Hi all,
I've noticed that dplyr::rowwise()
is back on the table (" rowwise()
is no longer questioning", from https://github.com/tidyverse/dplyr/blob/master/NEWS.md).
I am happy about that since the syntax is sleek, but I wonder if there are any reason to believe that rowwise()
based workflows could become much faster in the near future?
For now, the small following benchmark based on the non-(fully)-vectorized function dplyr::between()
shows that purrr::pmap()
remains much more efficient (both in terms of CPU and memory) when datasets get relatively large:
library(tidyverse)
set.seed(1)
iris_big <- as_tibble(iris[sample(1:nrow(iris), 5e+5, replace = TRUE), ])
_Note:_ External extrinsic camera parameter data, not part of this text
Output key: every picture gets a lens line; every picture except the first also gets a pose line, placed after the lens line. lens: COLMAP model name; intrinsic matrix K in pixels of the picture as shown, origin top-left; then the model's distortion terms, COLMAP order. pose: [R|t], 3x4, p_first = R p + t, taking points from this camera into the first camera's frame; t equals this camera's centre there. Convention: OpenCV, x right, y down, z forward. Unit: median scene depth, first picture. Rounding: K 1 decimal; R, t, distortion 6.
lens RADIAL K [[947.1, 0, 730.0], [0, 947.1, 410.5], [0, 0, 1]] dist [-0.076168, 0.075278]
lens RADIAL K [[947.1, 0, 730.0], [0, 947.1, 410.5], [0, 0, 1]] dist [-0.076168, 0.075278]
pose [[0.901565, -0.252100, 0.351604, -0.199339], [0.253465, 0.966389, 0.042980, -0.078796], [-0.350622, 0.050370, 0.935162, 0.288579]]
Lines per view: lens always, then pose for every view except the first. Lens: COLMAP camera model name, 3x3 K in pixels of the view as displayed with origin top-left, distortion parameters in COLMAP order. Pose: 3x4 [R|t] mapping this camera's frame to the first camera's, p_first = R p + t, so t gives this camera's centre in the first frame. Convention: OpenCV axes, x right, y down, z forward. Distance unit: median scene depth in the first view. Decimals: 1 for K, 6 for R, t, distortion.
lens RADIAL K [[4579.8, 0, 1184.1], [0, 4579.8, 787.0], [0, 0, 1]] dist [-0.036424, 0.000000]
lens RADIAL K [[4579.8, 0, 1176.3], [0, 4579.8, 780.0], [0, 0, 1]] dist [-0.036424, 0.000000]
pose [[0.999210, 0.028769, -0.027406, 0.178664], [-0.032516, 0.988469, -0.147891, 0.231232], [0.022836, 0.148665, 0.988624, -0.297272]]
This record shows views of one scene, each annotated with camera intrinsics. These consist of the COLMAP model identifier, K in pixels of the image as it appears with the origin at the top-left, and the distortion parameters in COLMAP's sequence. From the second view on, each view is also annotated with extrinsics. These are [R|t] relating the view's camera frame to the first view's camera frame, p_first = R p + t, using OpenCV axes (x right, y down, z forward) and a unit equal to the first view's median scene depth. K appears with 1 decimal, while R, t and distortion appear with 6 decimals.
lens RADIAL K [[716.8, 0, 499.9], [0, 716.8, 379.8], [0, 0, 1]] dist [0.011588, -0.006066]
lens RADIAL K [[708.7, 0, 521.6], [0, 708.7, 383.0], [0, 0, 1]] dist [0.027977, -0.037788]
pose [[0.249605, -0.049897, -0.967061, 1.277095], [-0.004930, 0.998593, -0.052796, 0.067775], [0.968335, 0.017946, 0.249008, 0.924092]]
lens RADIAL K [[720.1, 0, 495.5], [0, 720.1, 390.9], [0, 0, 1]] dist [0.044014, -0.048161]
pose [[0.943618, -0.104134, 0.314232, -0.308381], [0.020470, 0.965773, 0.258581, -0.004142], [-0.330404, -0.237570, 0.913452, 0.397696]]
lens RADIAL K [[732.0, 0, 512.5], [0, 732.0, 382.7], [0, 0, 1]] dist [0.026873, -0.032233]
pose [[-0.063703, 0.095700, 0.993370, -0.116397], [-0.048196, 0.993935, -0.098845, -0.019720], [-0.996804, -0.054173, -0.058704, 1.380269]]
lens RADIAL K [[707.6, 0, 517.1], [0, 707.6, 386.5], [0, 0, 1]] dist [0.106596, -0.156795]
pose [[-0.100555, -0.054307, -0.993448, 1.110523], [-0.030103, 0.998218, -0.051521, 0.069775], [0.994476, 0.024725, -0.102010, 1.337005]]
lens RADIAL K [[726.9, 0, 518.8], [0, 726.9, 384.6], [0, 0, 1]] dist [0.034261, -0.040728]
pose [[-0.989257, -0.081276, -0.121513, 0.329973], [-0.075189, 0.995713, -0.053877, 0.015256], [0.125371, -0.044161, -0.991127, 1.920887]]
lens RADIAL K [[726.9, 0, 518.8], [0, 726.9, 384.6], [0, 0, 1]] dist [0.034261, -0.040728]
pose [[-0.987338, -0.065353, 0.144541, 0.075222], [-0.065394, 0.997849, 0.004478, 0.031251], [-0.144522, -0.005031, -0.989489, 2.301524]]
iris_big$Sepal.Width <- iris_big$Sepal.Width + 2 # for test below not to be just TRUE
test_big <- bench::mark(
vectorised_between = {iris_big %>%
mutate(test = Sepal.Width >= Petal.Length & Sepal.Width <= Sepal.Length)},
pmap_between = {
iris_big %>%
mutate(test = pmap_lgl(list(Sepal.Width, Petal.Length, Sepal.Length), between))},
rowwise_between = {
iris_big %>%
rowwise() %>%
mutate(test = between(Sepal.Width, Petal.Length, Sepal.Length)) %>%
ungroup()},
iterations = 10)
test_big
#> # A tibble: 3 x 6
#> expression min median `itr/sec` mem_alloc `gc/sec`
#> <bch:expr> <bch:tm> <bch:tm> <dbl> <bch:byt> <dbl>
#> 1 vectorised_between 22.69ms 36.83ms 24.9 24.3MB 17.4
#> 2 pmap_between 1.17s 1.26s 0.794 19.1MB 4.69
#> 3 rowwise_between 9.83s 10.3s 0.0972 101.9MB 3.73
plot(test_big)
My immediate interest is that I will soon be attempting to convert SPSS people to use R and these people deal with large datasets only. I wonder whether I could spare "purrring" them...
PS: I used here between()
only as an example and I do know that many tasks can be vectorized.